Think automotive racing history and cities like Indianapolis or Daytona Beach come to mind. How about San Luis Obispo?
For three years the town was a hot stop on the racing tour. Exposition Park opened in 1922 with a large grandstand overlooking a dirt oval next to today’s South Street where Meadow Park and condos are located today.
Racing legend Barny Oldfield once made a personal appearance here though he had retired from racing in 1918 according to Wikipedia. His fame was such he could command fees up to $4,000 to grace a stage. He was the first man to clock a 100 mile-per-hour lap in Indianapolis history.

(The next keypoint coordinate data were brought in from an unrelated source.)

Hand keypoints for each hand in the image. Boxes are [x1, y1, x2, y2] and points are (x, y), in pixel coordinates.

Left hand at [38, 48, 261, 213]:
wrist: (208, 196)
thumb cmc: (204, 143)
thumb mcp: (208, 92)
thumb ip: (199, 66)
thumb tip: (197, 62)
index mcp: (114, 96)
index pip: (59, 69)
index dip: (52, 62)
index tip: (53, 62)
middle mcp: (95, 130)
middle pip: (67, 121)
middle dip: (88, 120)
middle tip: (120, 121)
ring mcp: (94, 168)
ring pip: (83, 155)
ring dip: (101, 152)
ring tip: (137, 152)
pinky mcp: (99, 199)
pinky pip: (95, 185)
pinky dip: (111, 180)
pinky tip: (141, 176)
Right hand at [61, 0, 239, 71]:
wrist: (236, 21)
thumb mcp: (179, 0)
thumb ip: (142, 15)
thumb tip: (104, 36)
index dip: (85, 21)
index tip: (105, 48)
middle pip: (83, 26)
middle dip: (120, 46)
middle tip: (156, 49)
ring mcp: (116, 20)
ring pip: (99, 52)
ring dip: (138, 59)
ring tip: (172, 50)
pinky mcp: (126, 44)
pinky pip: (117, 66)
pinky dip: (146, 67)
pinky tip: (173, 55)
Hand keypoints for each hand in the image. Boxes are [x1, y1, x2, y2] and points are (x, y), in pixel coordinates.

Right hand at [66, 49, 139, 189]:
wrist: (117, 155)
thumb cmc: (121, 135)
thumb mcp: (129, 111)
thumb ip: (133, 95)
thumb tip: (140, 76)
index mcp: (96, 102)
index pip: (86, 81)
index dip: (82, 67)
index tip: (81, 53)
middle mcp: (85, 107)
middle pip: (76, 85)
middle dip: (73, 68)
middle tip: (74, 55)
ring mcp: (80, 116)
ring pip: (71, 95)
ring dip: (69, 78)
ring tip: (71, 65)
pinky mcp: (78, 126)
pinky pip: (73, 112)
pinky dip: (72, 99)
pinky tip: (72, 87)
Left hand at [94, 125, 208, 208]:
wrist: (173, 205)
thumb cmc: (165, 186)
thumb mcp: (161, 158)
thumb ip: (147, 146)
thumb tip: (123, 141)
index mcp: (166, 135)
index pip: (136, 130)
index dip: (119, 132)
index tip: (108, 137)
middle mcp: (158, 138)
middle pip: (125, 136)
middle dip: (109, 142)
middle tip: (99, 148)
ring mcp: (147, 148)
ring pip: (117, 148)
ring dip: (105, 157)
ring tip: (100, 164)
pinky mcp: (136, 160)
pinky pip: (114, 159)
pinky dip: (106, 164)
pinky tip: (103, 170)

Another racing legend, Ralph DePalma, broke a dirt track speed record at Exposition Park. He had solid credentials having won the 1915 Indianapolis 500.
In California races were held in Santa Monica and San Jose so a stop in San Luis Obispo made sense. The Daily Telegram regularly carried front page stories about local racers, the growing market for automobile advertising made the topic more than an an academic interest for the astute editor/owner C.L. Day.

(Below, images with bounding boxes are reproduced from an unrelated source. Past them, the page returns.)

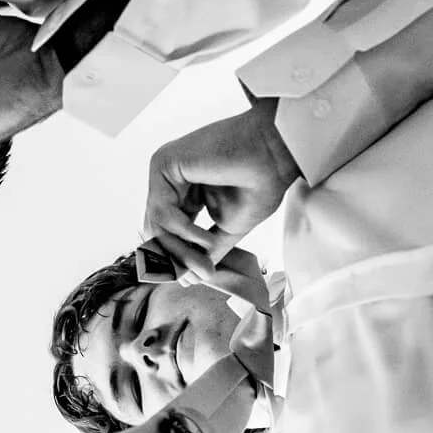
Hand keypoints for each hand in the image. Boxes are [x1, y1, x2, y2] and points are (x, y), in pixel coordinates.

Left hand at [143, 100, 298, 281]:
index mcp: (184, 192)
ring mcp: (165, 171)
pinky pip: (162, 211)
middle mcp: (170, 181)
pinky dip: (183, 232)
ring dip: (181, 250)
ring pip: (156, 225)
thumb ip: (204, 249)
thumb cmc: (260, 183)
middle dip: (177, 258)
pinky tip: (206, 239)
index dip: (178, 258)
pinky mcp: (164, 164)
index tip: (196, 278)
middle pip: (157, 230)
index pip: (167, 232)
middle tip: (201, 276)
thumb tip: (189, 278)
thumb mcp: (227, 227)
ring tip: (206, 262)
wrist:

In 1923 local driver Fred Luelling won two races in San Jose as reported in the September 24, 1923 Daily Telegram. Two other local racers made good showings, H. Fredrickson placed second in a preliminary race. Horace Wallace had bad luck with a broken connecting rod. A 1950s article published in the Telegram-Tribune said Wallace was killed in an accident at Exposition Park in September 1923 but I could not find the article in the microfilm. Over the next few months we will revisit some of the racing moments at Exposition Park.